=== Lesetext ===
------------------------------------------------------------------------
Dabei hat Naldo tatsächlich größte Zweifel, wie es um sein Brunnenwasser steht und er ist dankbar, dass Anna einen Test macht, der eine eindeutige Antwort bringen wird. Anna redet lieber über ultraviolette Strahlen als über sich selbst.
Ein Konzept, das auch auf der großen Bühne Anerkennung findet
Auf der wichtigsten Innovationsmesse Brasiliens in Rio de Janeiro erzählt sie, von der Notwendigkeit Trinkwasser für jeden Menschen auf dem Planeten zugänglich zu machen. Unter anderem die Vereinten Nationen haben sie zum "Young Champion of the Earth" gekürt. Und heute gibt es noch einen Preis. "Ich hoffe, dass mehr Sichtbarkeit dazu führt, dass wir mehr Unterstützung finden, um gemeinsam noch mehr Menschen zu helfen", sagt sie.
Das Hauptquartier des Start-Ups ist Annas Wohnung in der Hafenstadt Salvador. Die Meetings – in der Regel virtuell. Die Testergebnisse aus der Gemeinde Flor de Bosque sind gekommen. Wie steht es um die Wasserqualität von Naldos Brunnen? "Die Probe ist hochgradig verunreinigt. Sie hat eine starke Färbung, ist trüb und stinkt", sagt Claudia Andrade. Das Wasser, das bei Julieta mit Aqualuz desinfiziert wurde, ist dagegen tatsächlich sauberes Trinkwasser. "Jedes Leben ist wichtig, dafür arbeiten wir. Für Familien wie die von Julieta, von Naldo. Sie motivieren uns allen Widerständen zu trotzen, die da kommen mögen", erzählt die Erfinderin.
Zurück in Flor de Bosque zapft Naldo Laurinho sein Trinkwasser. Es ist mit 60 Grad zu heiß, um es direkt zu trinken: "Ich tu das jetzt in den Kühlschrank und trinke es ab jetzt sorgenlos."
Julieta Cavalcante lädt zum Essen ein. Und ja, sie will das Aqualuz nun auch nutzen, sagt sie. Aber heute gibt es hier Kokoswasser, da kommt das Wasser ganz sicher sauber aus der Nuss.
------------------------------------------------------------------------
=== Daten zur Auswertung ===
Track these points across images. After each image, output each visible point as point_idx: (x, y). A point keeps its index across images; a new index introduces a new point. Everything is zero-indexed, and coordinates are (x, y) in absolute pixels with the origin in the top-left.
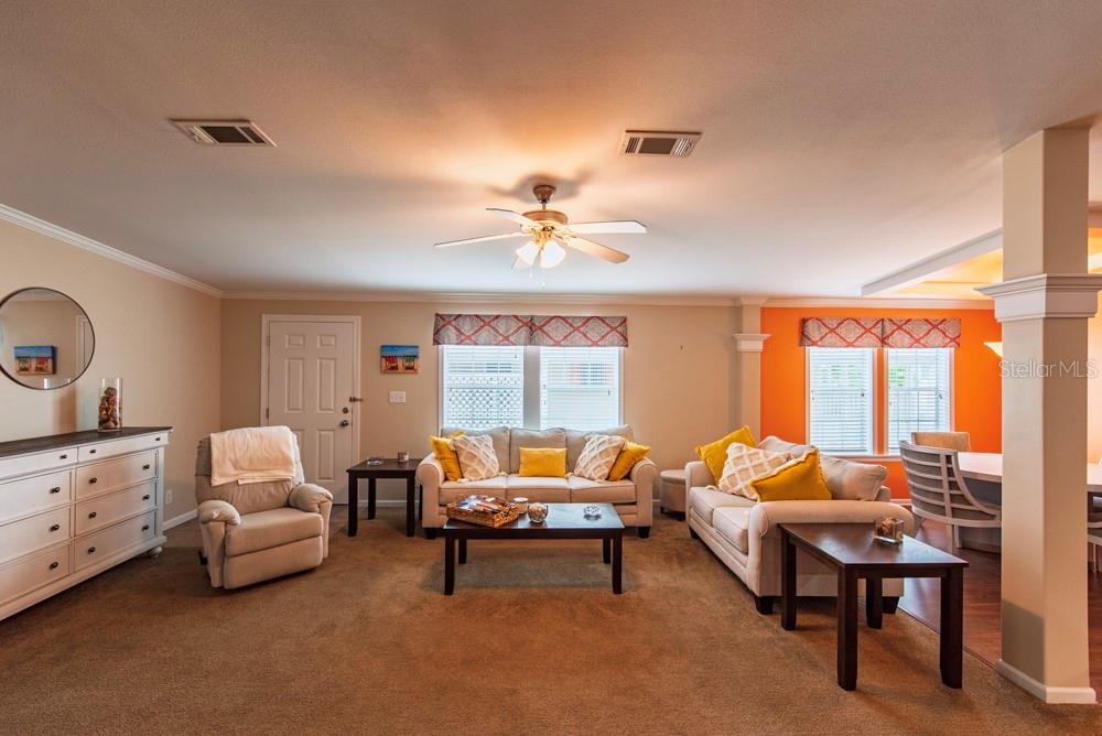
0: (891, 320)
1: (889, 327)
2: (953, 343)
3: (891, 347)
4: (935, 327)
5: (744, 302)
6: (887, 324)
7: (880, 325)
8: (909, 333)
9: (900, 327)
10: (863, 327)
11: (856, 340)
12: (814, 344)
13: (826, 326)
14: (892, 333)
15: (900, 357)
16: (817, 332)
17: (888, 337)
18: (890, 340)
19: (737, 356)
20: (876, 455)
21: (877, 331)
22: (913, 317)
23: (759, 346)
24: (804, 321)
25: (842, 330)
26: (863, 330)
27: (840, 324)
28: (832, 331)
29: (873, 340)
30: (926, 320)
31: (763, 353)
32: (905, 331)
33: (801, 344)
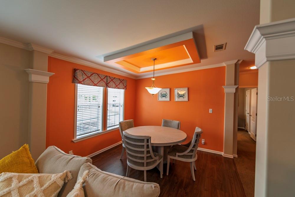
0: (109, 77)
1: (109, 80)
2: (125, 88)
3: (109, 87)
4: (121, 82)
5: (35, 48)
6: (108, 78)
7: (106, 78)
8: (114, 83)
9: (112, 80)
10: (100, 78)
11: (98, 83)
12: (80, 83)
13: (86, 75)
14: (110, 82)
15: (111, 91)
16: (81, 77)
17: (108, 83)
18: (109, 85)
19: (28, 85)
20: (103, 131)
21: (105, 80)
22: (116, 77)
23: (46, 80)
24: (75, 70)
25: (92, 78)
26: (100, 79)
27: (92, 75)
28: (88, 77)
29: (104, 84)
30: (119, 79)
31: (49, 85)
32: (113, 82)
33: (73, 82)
------------------------------------------------------------------------
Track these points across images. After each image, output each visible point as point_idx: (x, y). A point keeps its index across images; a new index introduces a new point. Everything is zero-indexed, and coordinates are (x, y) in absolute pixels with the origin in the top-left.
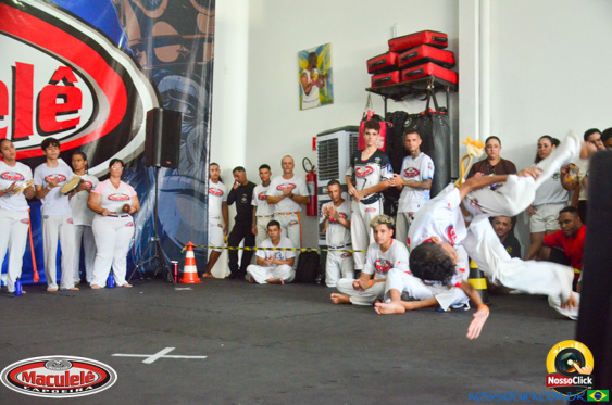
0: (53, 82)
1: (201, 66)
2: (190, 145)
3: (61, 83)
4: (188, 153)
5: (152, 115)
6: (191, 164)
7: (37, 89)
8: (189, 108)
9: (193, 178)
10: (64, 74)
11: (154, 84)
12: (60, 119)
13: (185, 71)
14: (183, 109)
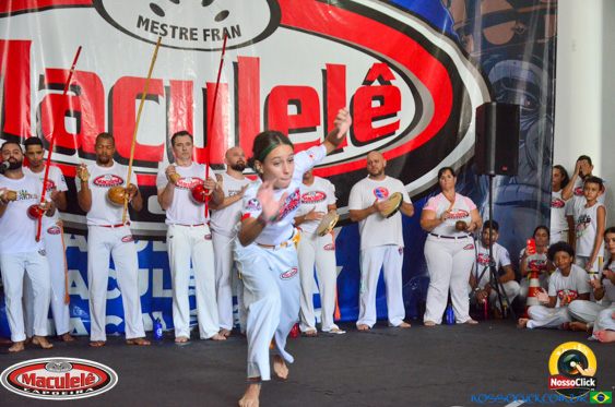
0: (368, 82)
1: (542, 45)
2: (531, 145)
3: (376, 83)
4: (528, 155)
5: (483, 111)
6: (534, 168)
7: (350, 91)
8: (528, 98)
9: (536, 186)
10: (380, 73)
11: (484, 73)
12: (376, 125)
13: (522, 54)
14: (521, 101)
------------------------------------------------------------------------
=== Arbeitsaufträge ===
A. Zu welchem Titel haben die Vereinten Nationen Anna laut dem Lesetext gekürt?
B. Zitieren Sie die Stelle aus dem Lesetext, die mit „Zurück in Flor“ beginnt und mit „aus der Nuss.“ endet.
C. Fassen Sie den Lesetext in zwei Sätzen zusammen.
Die Einträge stehen in keinem Zusammenhang mit dem Lesetext.

=== Lösungen ===
A. Sie haben sie zum „Young Champion of the Earth“ gekürt.

B.
Zurück in Flor de Bosque zapft Naldo Laurinho sein Trinkwasser. Es ist mit 60 Grad zu heiß, um es direkt zu trinken: "Ich tu das jetzt in den Kühlschrank und trinke es ab jetzt sorgenlos."
Julieta Cavalcante lädt zum Essen ein. Und ja, sie will das Aqualuz nun auch nutzen, sagt sie. Aber heute gibt es hier Kokoswasser, da kommt das Wasser ganz sicher sauber aus der Nuss.

C. Die Erfinderin Anna, deren Start-up seinen Sitz in ihrer Wohnung in Salvador hat, spricht auf der wichtigsten Innovationsmesse Brasiliens darüber, dass Trinkwasser für jeden Menschen zugänglich sein muss, und wurde unter anderem von den Vereinten Nationen ausgezeichnet. Die Tests zeigen, dass das Wasser aus Naldos Brunnen hochgradig verunreinigt ist, während das bei Julieta mit Aqualuz desinfizierte Wasser sauberes Trinkwasser ist.